— start Data for this task —
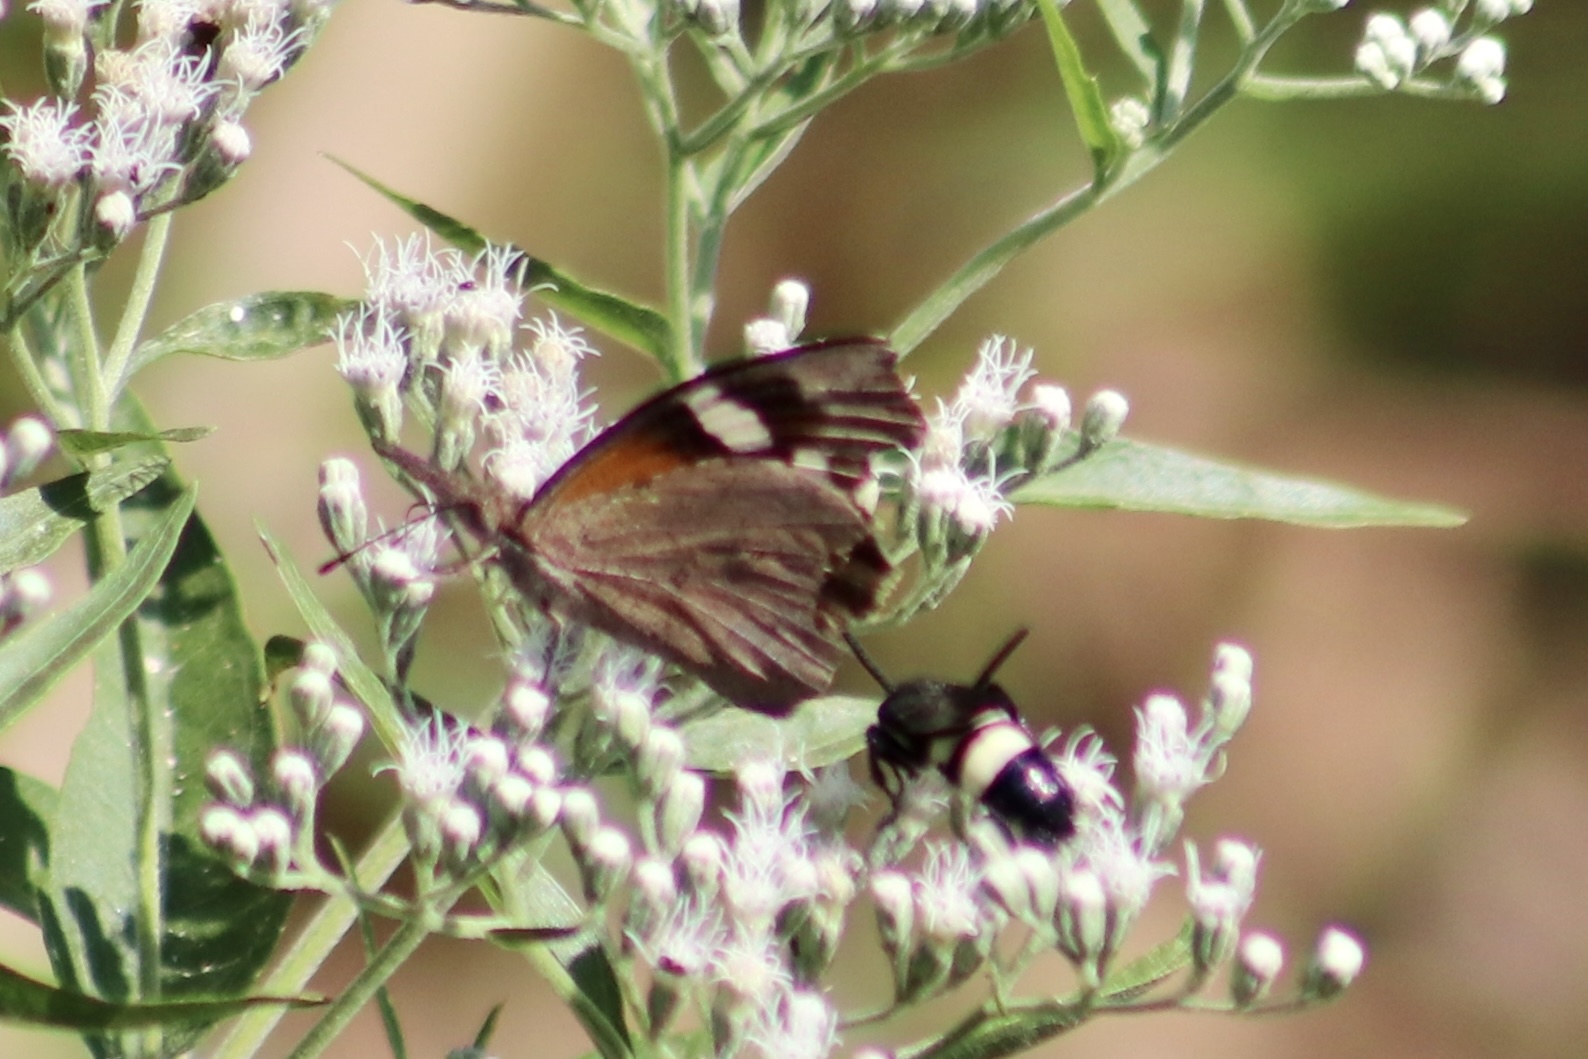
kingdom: Animalia
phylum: Arthropoda
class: Insecta
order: Lepidoptera
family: Nymphalidae
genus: Libytheana
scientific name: Libytheana carinenta
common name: American snout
— end Data for this task —
**Work instructions**
Copy out the classification lines for each item above word for word, from kingdom down to common name. Omit the pictures.

**The answer**
kingdom: Animalia
phylum: Arthropoda
class: Insecta
order: Lepidoptera
family: Nymphalidae
genus: Libytheana
scientific name: Libytheana carinenta
common name: American snout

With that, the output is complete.